◆ **DOCUMENT EXCERPT**:
---------------
Introduction
Recently I came across an HN post and I was amazed to know that Spofity does provide our streaming data. It got me all worked up and I also wanted to see what my listening pattern looked like. What did I listen to the most? So without further wasting a millisecond I logged into my Spotify account and requested for it. You can request yours by heading over to : spotify's privacy page.
Note: To get lifetime of your data select the checkbox for Extended streaming History
Two days ago, I received this mail from spotify, that my requested data has been prepared and is ready to download.
Data Overview
The Zipped file that I received contained following files, this is my streaming data of last year, the extended version of the data is still being prepared and will arrive soon.
-rw-r--r-- 1 dell 197609 81 Feb 16 14:38 Follow.json -rw-r--r-- 1 dell 197609 78 Feb 16 14:38 Identifiers.json -rw-r--r-- 1 dell 197609 148 Feb 16 14:38 Identity.json -rw-r--r-- 1 dell 197609 16094 Feb 16 14:38 Inferences.json -rw-r--r-- 1 dell 197609 82759 Feb 16 14:38 Marquee.json -rw-r--r-- 1 dell 197609 2 Feb 16 14:38 Payments.json -rw-r--r-- 1 dell 197609 200468 Feb 16 14:38 Playlist1.json -rw-r--r-- 1 dell 197609 672409 Feb 16 14:38 Read_Me_First.pdf -rw-r--r-- 1 dell 197609 51572 Feb 16 14:38 SearchQueries.json -rw-r--r-- 1 dell 197609 1420974 Feb 16 14:38 StreamingHistory_music_0.json -rw-r--r-- 1 dell 197609 1405227 Feb 16 14:38 StreamingHistory_music_1.json -rw-r--r-- 1 dell 197609 446850 Feb 16 14:38 StreamingHistory_music_2.json -rw-r--r-- 1 dell 197609 38384 Feb 16 14:38 StreamingHistory_podcast_0.json -rw-r--r-- 1 dell 197609 332 Feb 16 14:38 Userdata.json -rw-r--r-- 1 dell 197609 38854 Feb 16 14:38 YourLibrary.json
The files we'll be focusing are StreamingHistory_music to analyzing what songs and StreamingHistory_podcast for podcasts that I played and listened to.
---------------
Stored data
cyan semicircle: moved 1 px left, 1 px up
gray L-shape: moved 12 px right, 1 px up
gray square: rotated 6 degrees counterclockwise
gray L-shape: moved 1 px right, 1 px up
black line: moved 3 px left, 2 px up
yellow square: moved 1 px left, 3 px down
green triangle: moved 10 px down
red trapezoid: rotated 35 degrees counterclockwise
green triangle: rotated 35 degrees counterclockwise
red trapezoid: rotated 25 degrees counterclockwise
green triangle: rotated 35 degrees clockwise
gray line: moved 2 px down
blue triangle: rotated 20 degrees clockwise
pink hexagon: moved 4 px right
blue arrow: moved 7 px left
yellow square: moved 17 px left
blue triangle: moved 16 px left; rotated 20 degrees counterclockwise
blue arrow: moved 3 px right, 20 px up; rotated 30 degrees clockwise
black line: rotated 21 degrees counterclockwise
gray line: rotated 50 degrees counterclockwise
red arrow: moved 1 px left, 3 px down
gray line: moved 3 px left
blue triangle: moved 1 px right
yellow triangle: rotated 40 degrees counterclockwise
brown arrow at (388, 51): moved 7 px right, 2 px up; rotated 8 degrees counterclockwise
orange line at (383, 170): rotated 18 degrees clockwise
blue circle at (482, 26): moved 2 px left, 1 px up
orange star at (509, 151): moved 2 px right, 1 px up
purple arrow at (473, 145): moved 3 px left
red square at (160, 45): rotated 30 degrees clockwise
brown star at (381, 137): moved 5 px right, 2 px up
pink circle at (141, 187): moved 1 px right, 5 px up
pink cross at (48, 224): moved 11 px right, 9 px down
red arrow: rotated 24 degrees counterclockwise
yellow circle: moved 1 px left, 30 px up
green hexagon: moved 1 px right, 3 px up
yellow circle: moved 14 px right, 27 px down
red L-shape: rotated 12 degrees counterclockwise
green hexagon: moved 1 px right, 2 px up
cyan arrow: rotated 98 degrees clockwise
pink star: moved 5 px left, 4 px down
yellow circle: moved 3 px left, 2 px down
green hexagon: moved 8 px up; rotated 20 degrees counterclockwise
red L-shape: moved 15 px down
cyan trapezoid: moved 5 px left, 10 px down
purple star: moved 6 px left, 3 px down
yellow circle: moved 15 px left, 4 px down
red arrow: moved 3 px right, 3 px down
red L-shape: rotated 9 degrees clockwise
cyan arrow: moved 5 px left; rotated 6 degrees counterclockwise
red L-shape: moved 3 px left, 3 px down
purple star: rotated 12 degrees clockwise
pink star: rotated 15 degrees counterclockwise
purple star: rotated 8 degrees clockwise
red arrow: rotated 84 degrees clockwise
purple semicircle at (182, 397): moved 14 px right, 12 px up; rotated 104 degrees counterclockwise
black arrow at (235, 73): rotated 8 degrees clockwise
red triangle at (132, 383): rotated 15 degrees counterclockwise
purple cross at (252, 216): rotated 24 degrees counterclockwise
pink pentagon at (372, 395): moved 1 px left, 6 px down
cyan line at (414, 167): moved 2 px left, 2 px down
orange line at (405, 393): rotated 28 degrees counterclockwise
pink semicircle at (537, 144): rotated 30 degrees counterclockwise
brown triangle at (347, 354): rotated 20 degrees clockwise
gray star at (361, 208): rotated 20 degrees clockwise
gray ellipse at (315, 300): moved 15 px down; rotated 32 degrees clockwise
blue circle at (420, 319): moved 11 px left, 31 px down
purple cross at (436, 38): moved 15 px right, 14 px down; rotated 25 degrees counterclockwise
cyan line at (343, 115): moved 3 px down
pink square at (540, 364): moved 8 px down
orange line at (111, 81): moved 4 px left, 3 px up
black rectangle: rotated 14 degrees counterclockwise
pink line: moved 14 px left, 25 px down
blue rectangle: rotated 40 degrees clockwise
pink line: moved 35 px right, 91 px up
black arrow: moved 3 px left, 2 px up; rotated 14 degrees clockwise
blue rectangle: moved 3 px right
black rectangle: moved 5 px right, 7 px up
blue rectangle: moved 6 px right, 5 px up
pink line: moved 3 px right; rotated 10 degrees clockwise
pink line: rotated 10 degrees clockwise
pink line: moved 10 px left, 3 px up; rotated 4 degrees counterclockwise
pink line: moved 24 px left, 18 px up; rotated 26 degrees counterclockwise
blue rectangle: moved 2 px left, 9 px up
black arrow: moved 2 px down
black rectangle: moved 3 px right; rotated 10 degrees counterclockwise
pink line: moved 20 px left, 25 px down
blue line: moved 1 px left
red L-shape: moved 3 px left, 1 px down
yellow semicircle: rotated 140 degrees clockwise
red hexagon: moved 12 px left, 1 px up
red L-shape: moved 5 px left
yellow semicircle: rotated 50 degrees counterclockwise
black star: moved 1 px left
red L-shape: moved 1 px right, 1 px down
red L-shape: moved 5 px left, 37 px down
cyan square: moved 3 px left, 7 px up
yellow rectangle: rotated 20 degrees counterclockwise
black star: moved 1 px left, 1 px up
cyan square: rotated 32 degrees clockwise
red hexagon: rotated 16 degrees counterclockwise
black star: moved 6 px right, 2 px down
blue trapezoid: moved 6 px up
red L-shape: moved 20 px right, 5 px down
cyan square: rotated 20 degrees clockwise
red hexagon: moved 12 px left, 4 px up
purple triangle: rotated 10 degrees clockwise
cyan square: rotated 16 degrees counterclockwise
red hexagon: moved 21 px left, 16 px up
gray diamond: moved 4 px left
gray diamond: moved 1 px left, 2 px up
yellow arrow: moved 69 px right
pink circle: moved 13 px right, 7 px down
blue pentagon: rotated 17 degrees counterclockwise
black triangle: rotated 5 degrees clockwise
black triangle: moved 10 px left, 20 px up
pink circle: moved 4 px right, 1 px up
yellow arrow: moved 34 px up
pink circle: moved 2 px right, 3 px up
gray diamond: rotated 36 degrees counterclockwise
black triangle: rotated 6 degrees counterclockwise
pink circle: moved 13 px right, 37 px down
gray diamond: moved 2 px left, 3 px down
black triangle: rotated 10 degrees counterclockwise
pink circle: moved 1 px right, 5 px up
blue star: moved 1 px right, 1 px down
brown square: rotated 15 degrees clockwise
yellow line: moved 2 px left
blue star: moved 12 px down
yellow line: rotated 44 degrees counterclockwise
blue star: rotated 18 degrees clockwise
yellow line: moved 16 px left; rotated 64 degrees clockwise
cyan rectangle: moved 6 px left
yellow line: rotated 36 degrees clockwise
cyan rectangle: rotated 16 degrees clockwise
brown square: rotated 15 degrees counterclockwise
---------------
◆ **SET TASKS**:
(a) Please list every file in the Spotify data post's listing whose name begins with "StreamingHistory".
(b) Answer these questions about the Spotify data post:
(i) Which checkbox should be selected to get the lifetime of the data?
(ii) What size in bytes does the listing give for Read_Me_First.pdf?
(iii) Which files will the writer focus on for podcasts?

◆ **ANSWERS IN ORDER**:
(a)
StreamingHistory_music_0.json
StreamingHistory_music_1.json
StreamingHistory_music_2.json
StreamingHistory_podcast_0.json

(b)
(i) Extended streaming History
(ii) 672409
(iii) StreamingHistory_podcast